** Opening Dataset entries block **

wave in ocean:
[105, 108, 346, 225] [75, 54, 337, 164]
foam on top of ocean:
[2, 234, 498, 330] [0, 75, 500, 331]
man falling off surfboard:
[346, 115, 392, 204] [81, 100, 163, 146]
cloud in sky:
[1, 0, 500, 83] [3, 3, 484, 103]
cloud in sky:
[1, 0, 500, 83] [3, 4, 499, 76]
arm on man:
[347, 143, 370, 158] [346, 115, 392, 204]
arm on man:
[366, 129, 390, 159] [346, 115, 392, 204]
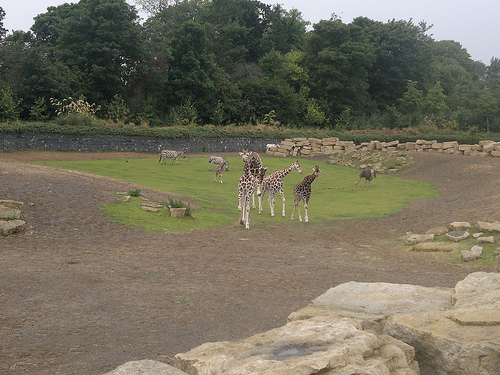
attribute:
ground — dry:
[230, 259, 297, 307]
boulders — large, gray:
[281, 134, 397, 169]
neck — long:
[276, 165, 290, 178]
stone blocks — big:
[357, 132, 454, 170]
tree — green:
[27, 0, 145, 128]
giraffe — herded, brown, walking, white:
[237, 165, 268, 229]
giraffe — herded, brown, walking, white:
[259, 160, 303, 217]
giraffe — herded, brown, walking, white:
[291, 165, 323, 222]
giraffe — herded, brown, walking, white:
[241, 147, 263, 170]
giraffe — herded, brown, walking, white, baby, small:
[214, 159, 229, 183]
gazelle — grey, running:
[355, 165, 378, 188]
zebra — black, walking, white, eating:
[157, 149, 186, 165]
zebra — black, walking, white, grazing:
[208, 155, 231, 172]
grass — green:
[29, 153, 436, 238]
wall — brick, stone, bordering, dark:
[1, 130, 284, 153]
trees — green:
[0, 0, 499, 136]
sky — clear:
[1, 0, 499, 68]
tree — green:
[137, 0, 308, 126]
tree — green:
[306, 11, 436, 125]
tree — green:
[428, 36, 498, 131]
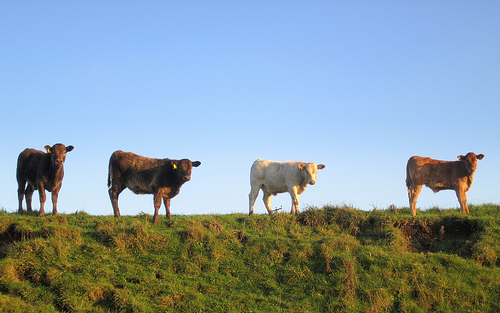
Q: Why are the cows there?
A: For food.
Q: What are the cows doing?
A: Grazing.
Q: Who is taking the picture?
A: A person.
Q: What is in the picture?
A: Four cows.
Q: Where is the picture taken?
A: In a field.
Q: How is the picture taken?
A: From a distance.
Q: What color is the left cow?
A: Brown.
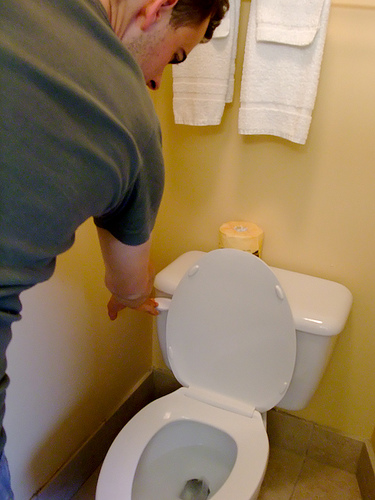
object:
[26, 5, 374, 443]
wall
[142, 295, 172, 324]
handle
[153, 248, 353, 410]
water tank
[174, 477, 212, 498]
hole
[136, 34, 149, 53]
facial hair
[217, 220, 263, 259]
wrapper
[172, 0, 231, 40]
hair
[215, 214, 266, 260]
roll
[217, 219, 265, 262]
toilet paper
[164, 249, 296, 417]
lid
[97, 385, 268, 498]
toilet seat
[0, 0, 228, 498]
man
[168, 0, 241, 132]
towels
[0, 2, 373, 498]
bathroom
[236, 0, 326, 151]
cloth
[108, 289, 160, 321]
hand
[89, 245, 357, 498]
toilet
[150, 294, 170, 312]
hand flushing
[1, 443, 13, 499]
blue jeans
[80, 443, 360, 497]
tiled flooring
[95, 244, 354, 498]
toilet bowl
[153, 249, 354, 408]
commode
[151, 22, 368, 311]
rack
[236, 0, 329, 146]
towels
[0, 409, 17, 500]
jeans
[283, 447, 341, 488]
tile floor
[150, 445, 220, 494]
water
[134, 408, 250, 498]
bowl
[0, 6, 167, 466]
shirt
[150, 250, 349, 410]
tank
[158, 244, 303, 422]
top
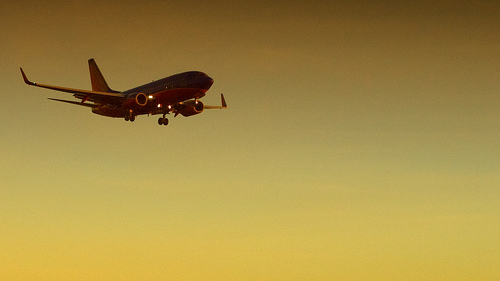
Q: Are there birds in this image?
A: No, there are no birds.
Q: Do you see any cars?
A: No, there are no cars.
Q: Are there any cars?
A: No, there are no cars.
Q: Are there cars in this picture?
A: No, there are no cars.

** Closing Dataset entries block **
** Opening Dataset entries block **

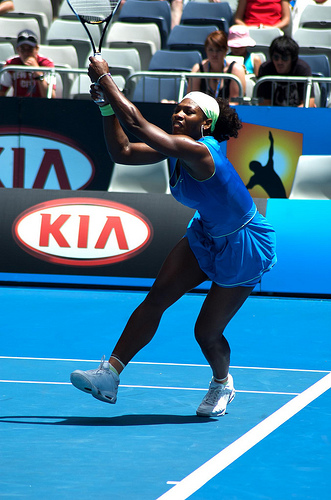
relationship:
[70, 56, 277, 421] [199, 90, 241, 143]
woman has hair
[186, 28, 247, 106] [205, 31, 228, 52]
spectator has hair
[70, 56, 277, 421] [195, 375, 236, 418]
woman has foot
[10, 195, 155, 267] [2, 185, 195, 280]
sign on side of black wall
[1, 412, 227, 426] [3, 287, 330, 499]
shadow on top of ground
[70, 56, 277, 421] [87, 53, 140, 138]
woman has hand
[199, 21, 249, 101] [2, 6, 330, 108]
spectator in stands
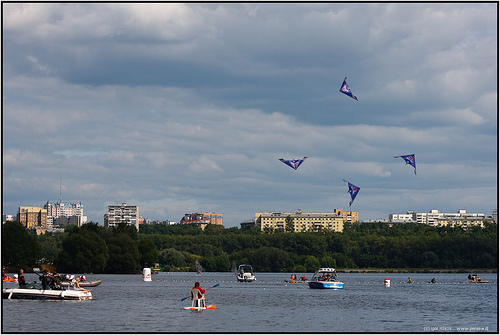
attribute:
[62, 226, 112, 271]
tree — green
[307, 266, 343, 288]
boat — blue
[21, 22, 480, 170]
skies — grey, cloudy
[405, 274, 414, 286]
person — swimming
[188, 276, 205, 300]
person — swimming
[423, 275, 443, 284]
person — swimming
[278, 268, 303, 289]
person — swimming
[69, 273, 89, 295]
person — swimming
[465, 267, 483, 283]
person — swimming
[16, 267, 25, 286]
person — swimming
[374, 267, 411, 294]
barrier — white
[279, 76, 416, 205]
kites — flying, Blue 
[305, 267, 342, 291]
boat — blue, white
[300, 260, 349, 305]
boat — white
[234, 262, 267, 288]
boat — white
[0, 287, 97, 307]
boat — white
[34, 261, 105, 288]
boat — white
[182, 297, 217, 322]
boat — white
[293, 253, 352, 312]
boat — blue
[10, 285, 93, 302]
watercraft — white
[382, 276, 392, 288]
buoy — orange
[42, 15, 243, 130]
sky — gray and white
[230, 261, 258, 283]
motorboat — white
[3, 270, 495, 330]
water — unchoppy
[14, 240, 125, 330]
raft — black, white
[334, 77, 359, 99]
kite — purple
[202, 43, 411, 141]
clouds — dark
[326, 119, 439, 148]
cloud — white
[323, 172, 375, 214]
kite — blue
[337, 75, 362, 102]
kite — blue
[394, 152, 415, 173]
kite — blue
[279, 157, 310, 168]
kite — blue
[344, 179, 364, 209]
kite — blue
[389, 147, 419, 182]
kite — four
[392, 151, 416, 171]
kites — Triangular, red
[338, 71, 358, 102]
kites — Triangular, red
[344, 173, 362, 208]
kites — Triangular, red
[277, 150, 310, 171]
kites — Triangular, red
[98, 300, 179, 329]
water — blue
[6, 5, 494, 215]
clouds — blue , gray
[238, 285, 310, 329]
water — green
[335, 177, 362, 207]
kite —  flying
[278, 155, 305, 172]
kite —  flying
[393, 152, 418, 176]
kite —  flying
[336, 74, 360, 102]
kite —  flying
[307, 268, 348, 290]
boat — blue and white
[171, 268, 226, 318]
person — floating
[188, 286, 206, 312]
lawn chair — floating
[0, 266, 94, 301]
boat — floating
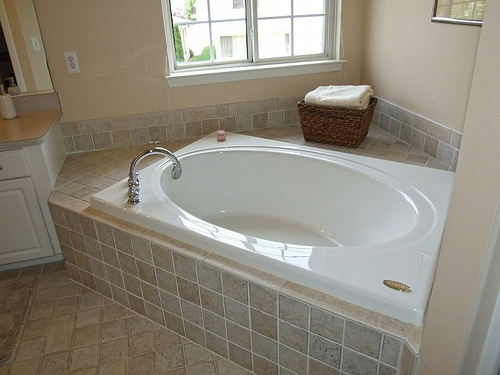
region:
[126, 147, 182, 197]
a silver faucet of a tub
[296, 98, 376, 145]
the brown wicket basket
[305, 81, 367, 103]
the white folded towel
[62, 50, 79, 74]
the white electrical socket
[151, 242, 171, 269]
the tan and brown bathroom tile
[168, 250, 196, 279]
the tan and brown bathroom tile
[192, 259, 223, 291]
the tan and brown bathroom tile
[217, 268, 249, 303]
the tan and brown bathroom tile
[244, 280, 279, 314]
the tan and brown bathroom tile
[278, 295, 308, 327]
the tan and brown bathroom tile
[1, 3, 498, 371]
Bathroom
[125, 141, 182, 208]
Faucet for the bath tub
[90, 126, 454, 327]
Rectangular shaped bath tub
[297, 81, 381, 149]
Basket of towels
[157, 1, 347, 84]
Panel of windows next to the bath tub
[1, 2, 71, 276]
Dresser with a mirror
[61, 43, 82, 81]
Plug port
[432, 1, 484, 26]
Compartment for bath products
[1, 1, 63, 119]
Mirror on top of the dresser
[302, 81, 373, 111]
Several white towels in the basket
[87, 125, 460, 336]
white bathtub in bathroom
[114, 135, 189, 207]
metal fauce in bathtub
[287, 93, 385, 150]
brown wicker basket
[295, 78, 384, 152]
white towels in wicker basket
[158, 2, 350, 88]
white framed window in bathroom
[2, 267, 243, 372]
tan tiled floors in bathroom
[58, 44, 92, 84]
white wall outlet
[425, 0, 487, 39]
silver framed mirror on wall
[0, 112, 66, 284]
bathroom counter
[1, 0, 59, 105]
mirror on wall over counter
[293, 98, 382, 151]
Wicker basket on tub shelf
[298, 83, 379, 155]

** Closing Dataset entries block **

# What the task requires:
Write out again, unchanged, the rows starting with the line that contains "[374, 267, 411, 294]" and going on through the line that contains "clouds — dark", with both of those lines included.

# Solution for this problem:
[374, 267, 411, 294]
barrier — white
[279, 76, 416, 205]
kites — flying, Blue 
[305, 267, 342, 291]
boat — blue, white
[300, 260, 349, 305]
boat — white
[234, 262, 267, 288]
boat — white
[0, 287, 97, 307]
boat — white
[34, 261, 105, 288]
boat — white
[182, 297, 217, 322]
boat — white
[293, 253, 352, 312]
boat — blue
[10, 285, 93, 302]
watercraft — white
[382, 276, 392, 288]
buoy — orange
[42, 15, 243, 130]
sky — gray and white
[230, 261, 258, 283]
motorboat — white
[3, 270, 495, 330]
water — unchoppy
[14, 240, 125, 330]
raft — black, white
[334, 77, 359, 99]
kite — purple
[202, 43, 411, 141]
clouds — dark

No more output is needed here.